(Page-level text extractions)
== Segment start ==

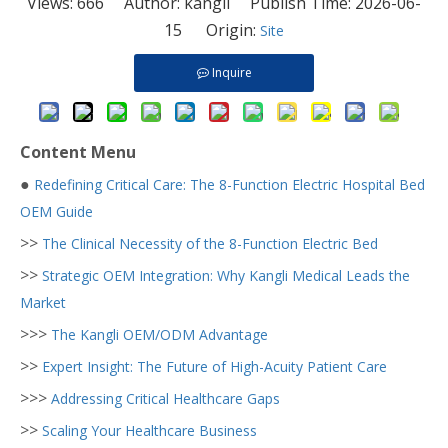
Views:
666
Author: kangli Publish Time: 2026-06-
15 Origin:
Site
Inquire
Content Menu
●
Redefining Critical Care: The 8-Function Electric Hospital Bed
OEM Guide
>>
The Clinical Necessity of the 8-Function Electric Bed
>>
Strategic OEM Integration: Why Kangli Medical Leads the
Market
>>>
The Kangli OEM/ODM Advantage
>>
Expert Insight: The Future of High-Acuity Patient Care
>>>
Addressing Critical Healthcare Gaps
>>
Scaling Your Healthcare Business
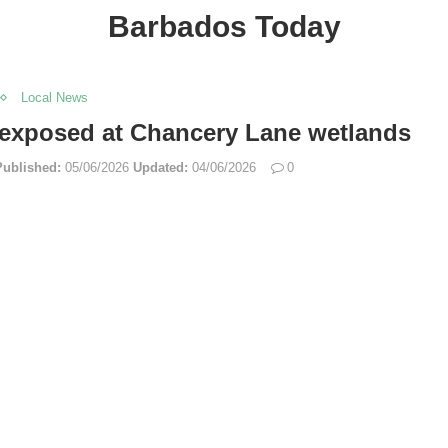
Barbados Today
Local News
 exposed at Chancery Lane wetlands
Published:
05/06/2026
Updated:
04/06/2026
0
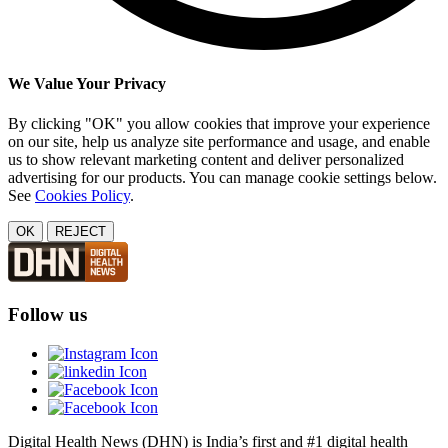
We Value Your Privacy
By clicking "OK" you allow cookies that improve your experience
on our site, help us analyze site performance and usage, and enable
us to show relevant marketing content and deliver personalized
advertising for our products. You can manage cookie settings below.
See
Cookies Policy
.
OK
REJECT
Follow us
Digital Health News (DHN) is India’s first and #1 digital health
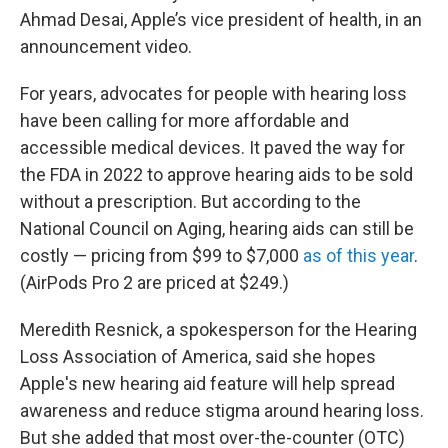
Ahmad Desai, Apple’s vice president of health, in an
announcement video.
For years, advocates for people with hearing loss
have been calling for more affordable and
accessible medical devices. It paved the way for
the FDA in 2022 to approve hearing aids to be sold
without a prescription. But according to the
National Council on Aging, hearing aids can still be
costly — pricing from $99 to $7,000
as of this year
.
(AirPods Pro 2 are priced at $249.)
Meredith Resnick, a spokesperson for the Hearing
Loss Association of America, said she hopes
Apple's new hearing aid feature will help spread
awareness and reduce stigma around hearing loss.
But she added that most over-the-counter (OTC)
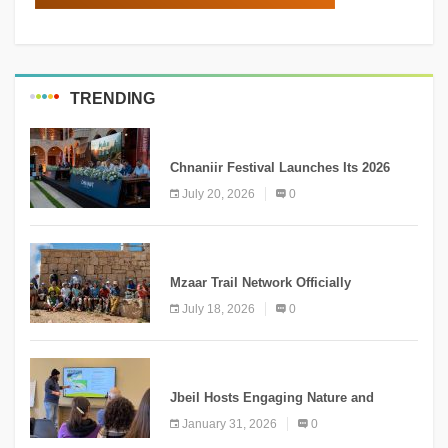
TRENDING
MEDIA
Chnaniir Festival Launches Its 2026
Second Edition Under the Theme
July 20, 2026
0
“Meshwar”
NEWS
Mzaar Trail Network Officially
Inaugurated, Marking a New Chapter for
July 18, 2026
0
Mountain Tourism
KNOWLEDGE
Jbeil Hosts Engaging Nature and
Conservation Conference
January 31, 2026
0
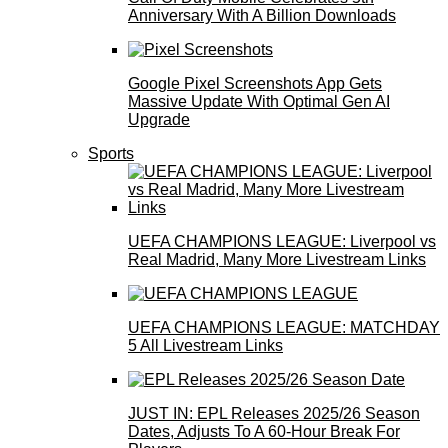
Anniversary With A Billion Downloads
Google Pixel Screenshots App Gets
Massive Update With Optimal Gen AI
Upgrade
Sports
UEFA CHAMPIONS LEAGUE: Liverpool vs
Real Madrid, Many More Livestream Links
UEFA CHAMPIONS LEAGUE: MATCHDAY
5 All Livestream Links
JUST IN: EPL Releases 2025/26 Season
Dates, Adjusts To A 60-Hour Break For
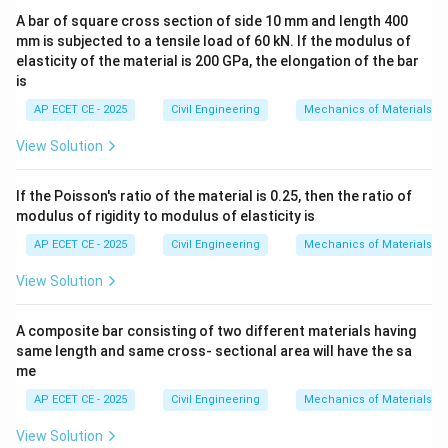
Step 2: Key Formula or Approach:
A bar of square cross section of side 10 mm and length 400
The
mm is subjected to a tensile load of 60 kN. If the modulus of
elasticity of the material is 200 GPa, the elongation of the bar
is
Fore Bearing (FB)
is the bearing of a line in the
AP ECET CE - 2025
Civil Engineering
Mechanics of Materials
direction of the survey traverse. The
View Solution
Back Bearing (BB)
is the bearing of the same line in
the opposite direction.
If the Poisson's ratio of the material is 0.25, then the ratio of
In the Quadrantal Bearing (QB) system, bearings are
modulus of rigidity to modulus of elasticity is
measured from either North or South towards East or
AP ECET CE - 2025
Civil Engineering
Mechanics of Materials
West.
View Solution
To find the back bearing from the fore bearing in the
QB system, you simply:
A composite bar consisting of two different materials having
1. Keep the numerical angle the same.
same length and same cross- sectional area will have the sa
2. Reverse the cardinal directions (North becomes
me
South, South becomes North, East becomes West, and
AP ECET CE - 2025
Civil Engineering
Mechanics of Materials
West becomes East).
View Solution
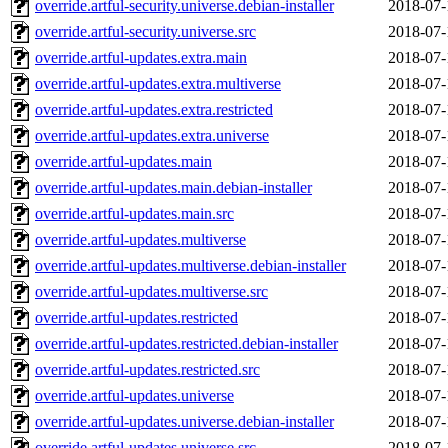
override.artful-security.universe.debian-installer
2018-07-
override.artful-security.universe.src
2018-07-
override.artful-updates.extra.main
2018-07-
override.artful-updates.extra.multiverse
2018-07-
override.artful-updates.extra.restricted
2018-07-
override.artful-updates.extra.universe
2018-07-
override.artful-updates.main
2018-07-
override.artful-updates.main.debian-installer
2018-07-
override.artful-updates.main.src
2018-07-
override.artful-updates.multiverse
2018-07-
override.artful-updates.multiverse.debian-installer
2018-07-
override.artful-updates.multiverse.src
2018-07-
override.artful-updates.restricted
2018-07-
override.artful-updates.restricted.debian-installer
2018-07-
override.artful-updates.restricted.src
2018-07-
override.artful-updates.universe
2018-07-
override.artful-updates.universe.debian-installer
2018-07-
override.artful-updates.universe.src
2018-07-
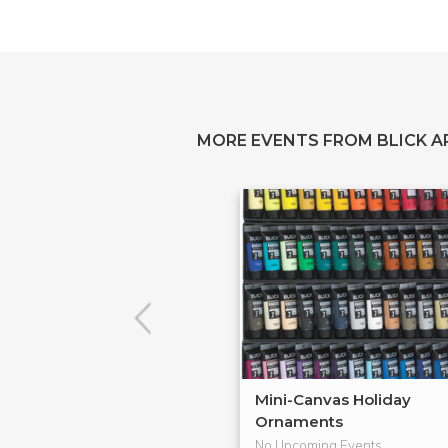
MORE EVENTS FROM BLICK A
Mini-Canvas Holiday
Ornaments
No Upcoming Events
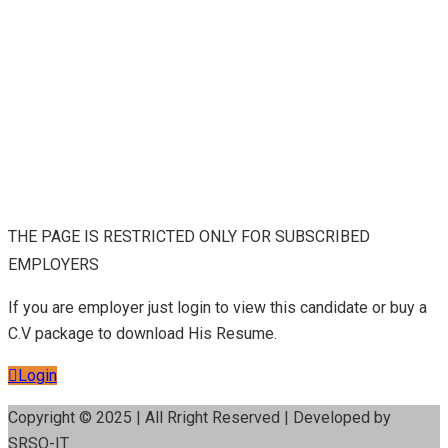
THE PAGE IS RESTRICTED ONLY FOR SUBSCRIBED
EMPLOYERS
If you are employer just login to view this candidate or buy a
C.V package to download His Resume.
Login
Copyright © 2025 | All Rright Reserved | Developed by
SRSO-IT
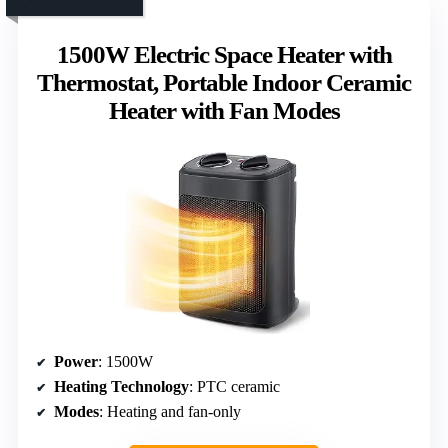
1500W Electric Space Heater with
Thermostat, Portable Indoor Ceramic
Heater with Fan Modes
Power
: 1500W
Heating Technology
: PTC ceramic
Modes
: Heating and fan-only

== Segment end ==

### TASK BRIEF
The string "main" appears on some lines of the data above; report how many such lines there are, as a bare number.

### PROBLEM SOLUTION
4